This has quickly become one of my favorite places in Sultanahmet, Istanbul, Turkey.
I happened upon this fantastic place when I was strolling out of the Hagia Sofia (Aya Sofya) one day on my way to the Grand Bazaar. It amazed & enchanted me, and I continue to visit this lovely, mysterious place every single time I visit Istanbul.
The first time I entered Basilica Cistern (Yerebatan Sarnic) it was very quiet, before many people had arrived for the day. I was immediately entranced. The low, lilting sounds of the soft music, people’s muted voices, along with the dimly lit walkways simply enhance the visitor experience
The Basilica Cistern, built in 532 A.D., is Istanbul’s largest covered reservoir, and once supplied water to nearby palaces such as the Topkapi Palace and the Great Palace of Constantinople.
The Basilica Cistern is also known as the “Sunken Palace,” and was supplied with water flowing from forests in Belgrade, Serbia, to an excess of 100,000 tons.
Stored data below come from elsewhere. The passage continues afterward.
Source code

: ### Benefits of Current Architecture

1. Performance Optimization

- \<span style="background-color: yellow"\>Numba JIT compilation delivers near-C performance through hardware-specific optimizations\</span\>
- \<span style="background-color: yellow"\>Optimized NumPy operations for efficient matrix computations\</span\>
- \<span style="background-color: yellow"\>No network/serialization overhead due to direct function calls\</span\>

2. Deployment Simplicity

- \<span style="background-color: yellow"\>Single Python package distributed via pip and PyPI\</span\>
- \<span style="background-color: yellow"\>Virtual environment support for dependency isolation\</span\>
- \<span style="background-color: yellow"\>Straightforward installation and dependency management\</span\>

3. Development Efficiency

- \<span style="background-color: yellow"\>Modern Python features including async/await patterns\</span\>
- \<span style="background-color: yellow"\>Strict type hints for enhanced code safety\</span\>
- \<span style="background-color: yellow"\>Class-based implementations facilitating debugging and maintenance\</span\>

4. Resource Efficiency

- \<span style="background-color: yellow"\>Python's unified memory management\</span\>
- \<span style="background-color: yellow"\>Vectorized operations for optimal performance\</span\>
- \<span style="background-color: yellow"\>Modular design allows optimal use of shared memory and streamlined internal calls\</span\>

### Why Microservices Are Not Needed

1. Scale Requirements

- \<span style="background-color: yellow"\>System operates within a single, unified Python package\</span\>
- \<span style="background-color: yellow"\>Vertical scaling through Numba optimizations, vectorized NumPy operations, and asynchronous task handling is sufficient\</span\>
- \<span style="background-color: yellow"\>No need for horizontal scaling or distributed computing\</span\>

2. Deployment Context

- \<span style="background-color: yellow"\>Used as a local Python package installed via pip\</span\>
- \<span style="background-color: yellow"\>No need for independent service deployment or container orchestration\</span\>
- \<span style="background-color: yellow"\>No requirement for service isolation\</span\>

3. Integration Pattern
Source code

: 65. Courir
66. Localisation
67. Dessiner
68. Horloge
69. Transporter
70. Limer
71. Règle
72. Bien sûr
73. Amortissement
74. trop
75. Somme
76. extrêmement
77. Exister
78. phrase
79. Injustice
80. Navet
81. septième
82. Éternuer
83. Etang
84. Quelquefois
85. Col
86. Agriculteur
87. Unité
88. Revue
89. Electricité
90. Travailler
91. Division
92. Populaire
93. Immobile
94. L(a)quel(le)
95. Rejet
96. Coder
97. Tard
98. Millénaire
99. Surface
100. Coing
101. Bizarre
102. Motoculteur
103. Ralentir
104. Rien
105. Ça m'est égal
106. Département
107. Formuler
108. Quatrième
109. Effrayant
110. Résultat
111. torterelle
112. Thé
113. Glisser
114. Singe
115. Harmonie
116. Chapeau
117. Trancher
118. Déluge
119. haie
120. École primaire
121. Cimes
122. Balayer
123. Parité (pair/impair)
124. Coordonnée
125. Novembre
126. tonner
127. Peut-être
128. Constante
Inside the Cistern there are a total of 336 columns, in 12 rows of 28 columns.
1) The Peacock Column is supposedly a surviving column from the Arch of Theodosius
2) Medusa Columns: There are also the two columns located at the very end of the Basilica Cistern, whose bases are formed in the shape of the Medusa Head (a female monster from Greek mythology with hair made of snakes. Tales imply to look at her would turn you into stone.)
The Medusa upside down head is found on the base of one column and next to it is another Medusa head laid on its side. Stories abound as to why her head was placed upside down, but many believe that it was done to ward off evil spirits.
I highly recommend a stop by the Basilica Cistern (Yerebatan Sarnic) if you are looking for interesting things to do in Istanbul.